**Dataset records**.
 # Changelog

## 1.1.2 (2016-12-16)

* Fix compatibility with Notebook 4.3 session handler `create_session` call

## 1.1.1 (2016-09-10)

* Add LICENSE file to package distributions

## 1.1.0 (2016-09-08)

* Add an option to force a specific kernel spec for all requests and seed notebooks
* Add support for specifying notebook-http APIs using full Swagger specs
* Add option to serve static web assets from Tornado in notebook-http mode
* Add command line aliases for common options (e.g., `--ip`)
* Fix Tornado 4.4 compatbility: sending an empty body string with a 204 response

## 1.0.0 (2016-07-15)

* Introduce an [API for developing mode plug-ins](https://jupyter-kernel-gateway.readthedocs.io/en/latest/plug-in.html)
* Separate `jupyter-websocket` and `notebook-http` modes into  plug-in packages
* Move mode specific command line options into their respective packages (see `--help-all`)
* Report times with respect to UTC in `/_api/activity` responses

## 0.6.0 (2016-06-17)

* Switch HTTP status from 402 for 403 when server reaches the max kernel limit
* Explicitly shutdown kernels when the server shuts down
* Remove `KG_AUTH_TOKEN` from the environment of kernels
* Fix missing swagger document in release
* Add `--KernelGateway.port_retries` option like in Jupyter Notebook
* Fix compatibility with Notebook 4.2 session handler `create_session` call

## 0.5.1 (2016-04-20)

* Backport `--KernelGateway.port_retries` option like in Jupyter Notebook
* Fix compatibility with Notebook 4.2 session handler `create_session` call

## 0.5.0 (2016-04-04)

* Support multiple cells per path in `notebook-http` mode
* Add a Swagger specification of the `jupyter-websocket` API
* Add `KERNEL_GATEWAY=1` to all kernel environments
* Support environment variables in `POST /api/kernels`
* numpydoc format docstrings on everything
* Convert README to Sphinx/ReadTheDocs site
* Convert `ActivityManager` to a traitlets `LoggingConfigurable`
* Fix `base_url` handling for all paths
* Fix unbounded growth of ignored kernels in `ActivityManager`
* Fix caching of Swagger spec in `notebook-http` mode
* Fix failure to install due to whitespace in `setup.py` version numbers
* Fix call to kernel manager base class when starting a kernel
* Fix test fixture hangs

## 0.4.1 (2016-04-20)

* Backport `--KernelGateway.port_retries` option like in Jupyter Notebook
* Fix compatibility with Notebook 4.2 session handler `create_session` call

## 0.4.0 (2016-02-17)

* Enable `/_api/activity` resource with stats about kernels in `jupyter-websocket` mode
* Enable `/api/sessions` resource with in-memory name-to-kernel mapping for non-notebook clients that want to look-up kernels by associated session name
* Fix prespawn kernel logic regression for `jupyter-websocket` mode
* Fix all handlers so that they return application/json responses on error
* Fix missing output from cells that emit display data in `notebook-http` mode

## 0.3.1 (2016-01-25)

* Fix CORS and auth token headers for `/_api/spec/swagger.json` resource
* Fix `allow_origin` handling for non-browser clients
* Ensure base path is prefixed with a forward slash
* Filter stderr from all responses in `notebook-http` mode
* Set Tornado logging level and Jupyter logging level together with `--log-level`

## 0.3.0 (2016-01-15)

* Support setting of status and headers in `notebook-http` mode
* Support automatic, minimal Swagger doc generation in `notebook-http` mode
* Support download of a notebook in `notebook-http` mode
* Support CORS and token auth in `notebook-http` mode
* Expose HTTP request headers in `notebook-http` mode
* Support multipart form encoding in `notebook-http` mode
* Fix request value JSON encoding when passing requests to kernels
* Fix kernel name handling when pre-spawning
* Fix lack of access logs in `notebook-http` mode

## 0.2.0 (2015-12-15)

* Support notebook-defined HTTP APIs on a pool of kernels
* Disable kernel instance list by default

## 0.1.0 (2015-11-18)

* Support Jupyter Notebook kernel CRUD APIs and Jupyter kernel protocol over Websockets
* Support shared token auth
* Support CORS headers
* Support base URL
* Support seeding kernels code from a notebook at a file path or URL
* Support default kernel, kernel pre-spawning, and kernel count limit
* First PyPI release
---
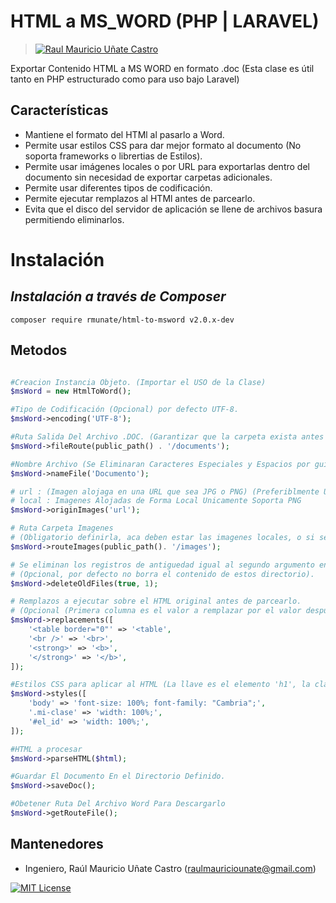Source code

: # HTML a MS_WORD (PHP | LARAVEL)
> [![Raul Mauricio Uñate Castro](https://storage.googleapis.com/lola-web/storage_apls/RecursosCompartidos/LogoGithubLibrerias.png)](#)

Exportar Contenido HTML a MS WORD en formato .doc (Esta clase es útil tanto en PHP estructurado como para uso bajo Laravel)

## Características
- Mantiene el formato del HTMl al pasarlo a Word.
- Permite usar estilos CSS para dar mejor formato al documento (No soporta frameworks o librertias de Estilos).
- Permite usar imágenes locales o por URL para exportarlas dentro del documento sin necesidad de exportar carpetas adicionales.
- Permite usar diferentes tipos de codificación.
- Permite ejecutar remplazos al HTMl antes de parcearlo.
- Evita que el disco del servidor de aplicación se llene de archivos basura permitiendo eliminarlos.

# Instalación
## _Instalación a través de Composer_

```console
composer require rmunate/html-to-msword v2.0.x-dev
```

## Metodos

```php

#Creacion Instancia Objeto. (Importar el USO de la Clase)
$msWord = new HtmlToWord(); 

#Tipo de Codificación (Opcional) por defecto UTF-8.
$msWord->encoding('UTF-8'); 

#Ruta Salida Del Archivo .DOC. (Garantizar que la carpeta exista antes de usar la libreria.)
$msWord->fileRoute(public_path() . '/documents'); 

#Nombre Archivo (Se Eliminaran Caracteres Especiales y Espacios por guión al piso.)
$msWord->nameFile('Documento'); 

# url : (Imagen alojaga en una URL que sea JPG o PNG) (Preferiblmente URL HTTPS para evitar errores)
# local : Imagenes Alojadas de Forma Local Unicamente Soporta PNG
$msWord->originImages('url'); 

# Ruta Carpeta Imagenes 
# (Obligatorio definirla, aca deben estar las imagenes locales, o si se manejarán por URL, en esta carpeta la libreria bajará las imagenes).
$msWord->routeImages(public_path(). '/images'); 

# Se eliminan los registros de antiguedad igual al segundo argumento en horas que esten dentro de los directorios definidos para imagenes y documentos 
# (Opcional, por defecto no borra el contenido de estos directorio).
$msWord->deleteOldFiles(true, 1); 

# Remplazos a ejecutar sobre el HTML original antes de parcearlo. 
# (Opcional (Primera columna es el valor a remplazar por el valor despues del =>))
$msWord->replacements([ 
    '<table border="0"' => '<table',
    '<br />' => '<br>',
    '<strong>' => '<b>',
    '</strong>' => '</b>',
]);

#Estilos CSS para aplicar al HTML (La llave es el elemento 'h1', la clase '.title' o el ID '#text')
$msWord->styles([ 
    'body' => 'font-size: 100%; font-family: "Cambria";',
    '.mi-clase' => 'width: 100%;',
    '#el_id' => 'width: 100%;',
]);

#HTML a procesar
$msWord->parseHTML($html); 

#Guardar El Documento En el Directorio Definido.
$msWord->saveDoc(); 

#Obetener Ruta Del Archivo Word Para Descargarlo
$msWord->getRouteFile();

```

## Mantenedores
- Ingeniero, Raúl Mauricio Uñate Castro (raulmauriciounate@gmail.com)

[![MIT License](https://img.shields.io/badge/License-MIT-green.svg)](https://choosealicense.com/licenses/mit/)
---
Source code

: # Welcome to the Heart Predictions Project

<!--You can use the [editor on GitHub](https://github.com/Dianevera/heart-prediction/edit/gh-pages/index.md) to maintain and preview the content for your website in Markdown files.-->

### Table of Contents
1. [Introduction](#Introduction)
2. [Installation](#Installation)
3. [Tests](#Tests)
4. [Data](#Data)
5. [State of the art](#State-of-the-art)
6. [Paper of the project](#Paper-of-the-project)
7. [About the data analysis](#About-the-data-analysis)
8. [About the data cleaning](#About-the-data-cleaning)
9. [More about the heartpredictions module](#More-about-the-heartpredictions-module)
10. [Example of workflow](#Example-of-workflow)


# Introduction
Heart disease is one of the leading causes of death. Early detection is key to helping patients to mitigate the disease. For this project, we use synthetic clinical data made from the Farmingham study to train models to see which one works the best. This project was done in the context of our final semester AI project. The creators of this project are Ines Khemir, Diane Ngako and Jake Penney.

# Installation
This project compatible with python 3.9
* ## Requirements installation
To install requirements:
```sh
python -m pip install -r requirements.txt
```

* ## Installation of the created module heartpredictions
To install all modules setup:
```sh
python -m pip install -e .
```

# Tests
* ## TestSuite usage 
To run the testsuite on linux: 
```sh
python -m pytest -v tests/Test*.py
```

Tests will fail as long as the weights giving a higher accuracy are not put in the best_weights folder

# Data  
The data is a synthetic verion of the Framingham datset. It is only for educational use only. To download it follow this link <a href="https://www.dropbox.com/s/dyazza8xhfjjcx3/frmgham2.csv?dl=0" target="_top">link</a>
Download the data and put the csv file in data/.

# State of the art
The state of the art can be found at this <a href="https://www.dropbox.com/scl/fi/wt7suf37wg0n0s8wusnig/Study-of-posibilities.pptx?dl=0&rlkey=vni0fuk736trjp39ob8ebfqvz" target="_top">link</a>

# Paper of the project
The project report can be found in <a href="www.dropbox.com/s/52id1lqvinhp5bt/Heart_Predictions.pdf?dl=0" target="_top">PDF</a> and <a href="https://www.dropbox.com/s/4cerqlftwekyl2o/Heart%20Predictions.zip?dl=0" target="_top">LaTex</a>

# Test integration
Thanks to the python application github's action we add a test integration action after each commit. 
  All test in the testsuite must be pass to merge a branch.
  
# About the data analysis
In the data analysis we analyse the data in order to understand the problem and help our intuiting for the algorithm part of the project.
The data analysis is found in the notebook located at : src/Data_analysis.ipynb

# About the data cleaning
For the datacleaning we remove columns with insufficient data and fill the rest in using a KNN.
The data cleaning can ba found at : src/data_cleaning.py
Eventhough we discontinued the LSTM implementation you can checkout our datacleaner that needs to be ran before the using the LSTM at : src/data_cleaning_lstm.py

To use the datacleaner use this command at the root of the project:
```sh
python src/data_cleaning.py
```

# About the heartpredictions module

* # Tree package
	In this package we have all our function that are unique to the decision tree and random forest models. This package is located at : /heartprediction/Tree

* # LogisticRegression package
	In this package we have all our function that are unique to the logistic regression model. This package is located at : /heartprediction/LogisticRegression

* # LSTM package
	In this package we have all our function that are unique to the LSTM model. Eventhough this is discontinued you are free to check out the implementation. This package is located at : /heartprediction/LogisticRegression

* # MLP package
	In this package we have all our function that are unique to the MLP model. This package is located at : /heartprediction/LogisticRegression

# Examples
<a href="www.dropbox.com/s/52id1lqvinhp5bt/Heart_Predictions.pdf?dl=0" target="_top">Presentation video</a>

**Try it**. Could you set down, exactly as written, the lines above between the one holding "# Changelog" and the one holding "Report times with", inclusive, and nothing more?

**Written solution**.
 # Changelog

## 1.1.2 (2016-12-16)

* Fix compatibility with Notebook 4.3 session handler `create_session` call

## 1.1.1 (2016-09-10)

* Add LICENSE file to package distributions

## 1.1.0 (2016-09-08)

* Add an option to force a specific kernel spec for all requests and seed notebooks
* Add support for specifying notebook-http APIs using full Swagger specs
* Add option to serve static web assets from Tornado in notebook-http mode
* Add command line aliases for common options (e.g., `--ip`)
* Fix Tornado 4.4 compatbility: sending an empty body string with a 204 response

## 1.0.0 (2016-07-15)

* Introduce an [API for developing mode plug-ins](https://jupyter-kernel-gateway.readthedocs.io/en/latest/plug-in.html)
* Separate `jupyter-websocket` and `notebook-http` modes into  plug-in packages
* Move mode specific command line options into their respective packages (see `--help-all`)
* Report times with respect to UTC in `/_api/activity` responses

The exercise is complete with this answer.